* _Problem_:
Reproduce the lines of the records exactly, beginning with the first line and stopping after the line that contains "Los precios y".

[Collected data]

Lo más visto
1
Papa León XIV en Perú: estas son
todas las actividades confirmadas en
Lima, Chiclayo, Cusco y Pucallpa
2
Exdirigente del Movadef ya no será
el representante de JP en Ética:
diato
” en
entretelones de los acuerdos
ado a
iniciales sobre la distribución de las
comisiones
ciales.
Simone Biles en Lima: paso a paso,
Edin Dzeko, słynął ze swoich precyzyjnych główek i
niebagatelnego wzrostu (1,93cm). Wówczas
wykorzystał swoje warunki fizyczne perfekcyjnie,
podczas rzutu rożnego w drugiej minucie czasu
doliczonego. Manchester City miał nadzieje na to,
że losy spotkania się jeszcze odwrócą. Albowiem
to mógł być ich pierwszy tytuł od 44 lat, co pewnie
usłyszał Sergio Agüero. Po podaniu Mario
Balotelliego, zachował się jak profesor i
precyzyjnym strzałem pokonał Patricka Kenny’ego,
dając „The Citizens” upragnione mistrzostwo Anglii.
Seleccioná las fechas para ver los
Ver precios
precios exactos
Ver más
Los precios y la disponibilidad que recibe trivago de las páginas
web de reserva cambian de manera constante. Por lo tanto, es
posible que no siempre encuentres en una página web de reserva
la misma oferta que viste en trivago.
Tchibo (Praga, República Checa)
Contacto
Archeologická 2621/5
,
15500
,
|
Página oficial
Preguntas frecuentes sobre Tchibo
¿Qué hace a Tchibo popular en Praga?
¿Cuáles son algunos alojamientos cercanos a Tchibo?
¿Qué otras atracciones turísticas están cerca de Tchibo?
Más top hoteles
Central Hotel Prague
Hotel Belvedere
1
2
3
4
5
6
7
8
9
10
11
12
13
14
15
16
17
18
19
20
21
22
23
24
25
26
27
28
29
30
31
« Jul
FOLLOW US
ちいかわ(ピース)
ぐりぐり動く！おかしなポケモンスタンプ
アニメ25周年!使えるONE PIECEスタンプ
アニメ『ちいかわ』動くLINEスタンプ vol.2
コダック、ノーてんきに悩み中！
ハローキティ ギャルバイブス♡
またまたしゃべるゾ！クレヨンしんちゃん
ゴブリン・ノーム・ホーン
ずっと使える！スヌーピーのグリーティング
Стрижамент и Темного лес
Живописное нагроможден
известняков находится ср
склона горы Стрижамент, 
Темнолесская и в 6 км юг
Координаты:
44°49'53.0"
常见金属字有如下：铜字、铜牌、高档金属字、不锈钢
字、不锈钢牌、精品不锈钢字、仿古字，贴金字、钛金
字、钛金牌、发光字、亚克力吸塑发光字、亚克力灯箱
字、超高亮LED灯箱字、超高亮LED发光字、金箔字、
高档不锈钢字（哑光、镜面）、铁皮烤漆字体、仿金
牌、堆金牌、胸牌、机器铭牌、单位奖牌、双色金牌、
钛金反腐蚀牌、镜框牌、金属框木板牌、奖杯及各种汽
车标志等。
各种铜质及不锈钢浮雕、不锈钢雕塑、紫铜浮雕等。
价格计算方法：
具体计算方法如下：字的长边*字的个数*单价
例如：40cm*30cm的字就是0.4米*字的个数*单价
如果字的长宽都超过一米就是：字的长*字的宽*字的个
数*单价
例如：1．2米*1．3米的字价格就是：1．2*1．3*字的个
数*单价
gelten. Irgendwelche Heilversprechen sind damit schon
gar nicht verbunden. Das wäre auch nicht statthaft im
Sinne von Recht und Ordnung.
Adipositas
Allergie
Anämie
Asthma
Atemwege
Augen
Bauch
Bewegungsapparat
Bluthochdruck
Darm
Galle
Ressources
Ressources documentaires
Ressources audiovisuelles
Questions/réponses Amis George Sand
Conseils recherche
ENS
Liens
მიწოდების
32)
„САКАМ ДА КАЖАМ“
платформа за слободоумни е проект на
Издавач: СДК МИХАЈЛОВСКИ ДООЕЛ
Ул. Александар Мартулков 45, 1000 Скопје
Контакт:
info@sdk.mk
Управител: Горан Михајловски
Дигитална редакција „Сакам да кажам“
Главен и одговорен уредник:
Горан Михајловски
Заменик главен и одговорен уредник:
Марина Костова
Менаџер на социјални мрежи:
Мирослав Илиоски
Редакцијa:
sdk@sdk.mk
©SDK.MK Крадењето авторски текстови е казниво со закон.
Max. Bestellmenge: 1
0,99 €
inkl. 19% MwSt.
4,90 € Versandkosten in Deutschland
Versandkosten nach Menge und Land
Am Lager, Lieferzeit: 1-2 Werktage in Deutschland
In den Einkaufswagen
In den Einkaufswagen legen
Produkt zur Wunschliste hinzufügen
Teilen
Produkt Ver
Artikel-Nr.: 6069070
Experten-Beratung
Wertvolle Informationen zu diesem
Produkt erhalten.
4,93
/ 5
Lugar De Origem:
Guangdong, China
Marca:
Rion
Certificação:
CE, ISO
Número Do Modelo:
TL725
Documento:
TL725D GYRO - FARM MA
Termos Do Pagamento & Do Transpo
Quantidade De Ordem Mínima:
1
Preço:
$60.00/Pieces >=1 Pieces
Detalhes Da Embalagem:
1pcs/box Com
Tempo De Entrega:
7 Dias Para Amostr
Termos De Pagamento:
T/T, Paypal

* _Response to the exercise_:
Lo más visto
1
Papa León XIV en Perú: estas son
todas las actividades confirmadas en
Lima, Chiclayo, Cusco y Pucallpa
2
Exdirigente del Movadef ya no será
el representante de JP en Ética:
diato
” en
entretelones de los acuerdos
ado a
iniciales sobre la distribución de las
comisiones
ciales.
Simone Biles en Lima: paso a paso,
Edin Dzeko, słynął ze swoich precyzyjnych główek i
niebagatelnego wzrostu (1,93cm). Wówczas
wykorzystał swoje warunki fizyczne perfekcyjnie,
podczas rzutu rożnego w drugiej minucie czasu
doliczonego. Manchester City miał nadzieje na to,
że losy spotkania się jeszcze odwrócą. Albowiem
to mógł być ich pierwszy tytuł od 44 lat, co pewnie
usłyszał Sergio Agüero. Po podaniu Mario
Balotelliego, zachował się jak profesor i
precyzyjnym strzałem pokonał Patricka Kenny’ego,
dając „The Citizens” upragnione mistrzostwo Anglii.
Seleccioná las fechas para ver los
Ver precios
precios exactos
Ver más
Los precios y la disponibilidad que recibe trivago de las páginas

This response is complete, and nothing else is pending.